I agree, but looking at the examples in the API it looked to not be as flexible and adaptive as wit.ai? Does it have the same kind of learning behaviour and the ability to extrapolate to similar utterances?

I guess my question is whether it is worth it to define the intents and templates (a template seems more strict than the wit.ai intent concept) rather than using the simple rule-based approach posted earlier? I guess it will be easier to expand to more complex scenarios, but I guess most people’s needs is just simple was control of devices?

It should be quite easy to adapt make existing entity and intent building code to API.AI instead, so maybe I will try. But I’m not entirely convinced that it is worth the hassle.

danielwalters86 · November 25, 2015, 2:24pm

Yes, you can use the web UI to feed it learning data. As to which engine is better in working out similar utterances it’s hard to say. When I was doing some investigation they seemed about the same personally but I guess depending on use one will be better.

I’d very much urge you to try it out and see how you get on. One of the plus points I really appreciated is context (which when configured stays on for 5 queries by default but this can be changed/deleted).

Example conversation:

Query: “Switch on the bedroom lamp.”

Response: {room: bedroom, device: lamp, state: on, context: {room: bedroom, device: lamp}}

Query: “OK I’m done, switch it off.”

Response: {room: bedroom, device: lamp, state: off, context:{room:bedroom, device: lamp}} // you don’t need to mention the room again or the device as this hasn’t changed and is still in the context.

frankose · November 25, 2015, 3:20pm

Thanks, I’ll give it a shot. I wonder if it is worthwhile to try to use their existing smart home domain, and just do some mapping in my own scripts…

danielwalters86 · November 25, 2015, 3:46pm

Unfortunately I didn’t find the existing domains flexible enough as you can’t customise those intents. I don’t think I tried passing in custom entities lists as part of the query though, if it works that might get around so of the limitations I found.

frankose · November 26, 2015, 1:42pm

I have played with this for a few hours now, and it seems to work pretty well. I have set up two Intents for controlling OH2. One deals with a regular light switching, and the other one controls dimmers. The control group based as discussed earlier.

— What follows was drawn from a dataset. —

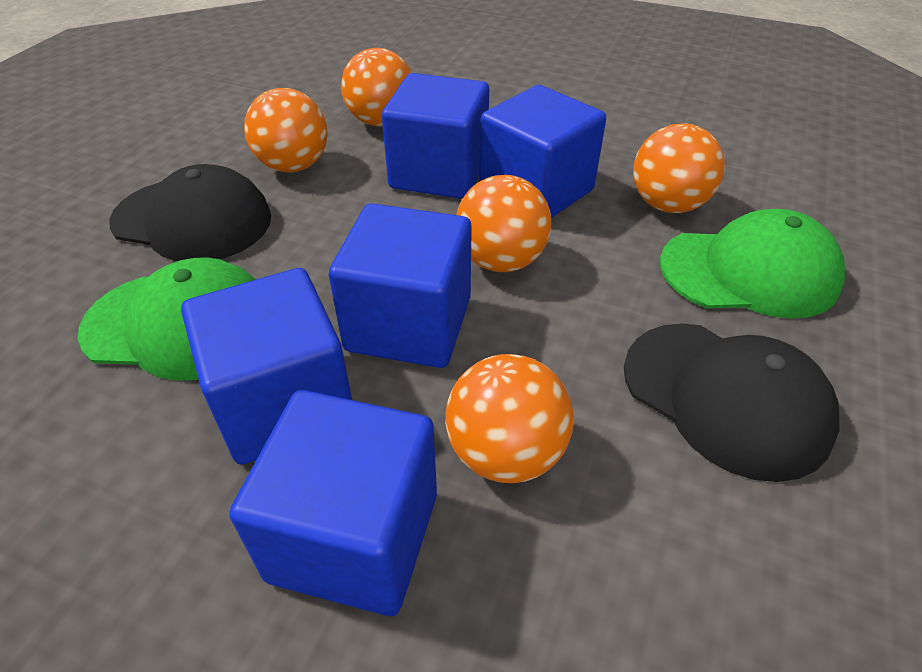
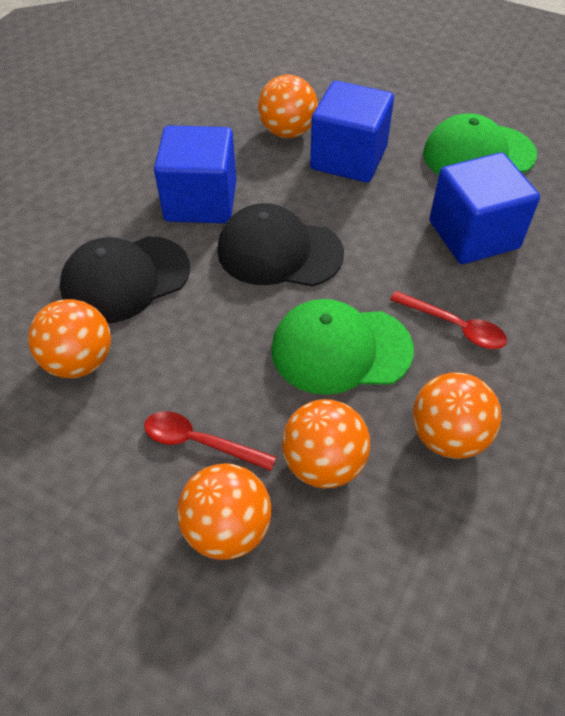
blue cube: [181,268,352,464] [229,390,437,616] [329,203,472,368] [382,73,489,199] [479,85,606,218] = 5 -> [154,125,236,223] [310,81,394,182] [429,152,540,264] = 3
red spoon: none = 0 -> [144,411,277,471] [390,291,507,349] = 2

I set up a small python script that gets the spoken text from openhab and controls it in turn through rest based on the response from api.ai.

This has allowed me to successfully control all my light switches and dimmers in all the rooms in my house, and I’m very happy

Step is to achieve more granular control (I’m not exactly sure how to do that), and set up an intent for querying the state for any combination of room and device (e.g. the temperature in the kitchen). Feedback should be provided by through a notification to myself, I am also working on getting it blasted through my Sonos system via the Google translate service.

All in all, good times

danielwalters86 · November 26, 2015, 3:05pm

Glad to hear it went well!

Would you mind sharing your python script or at least the logic behind it? Would love to hear your take on some of the things I tried.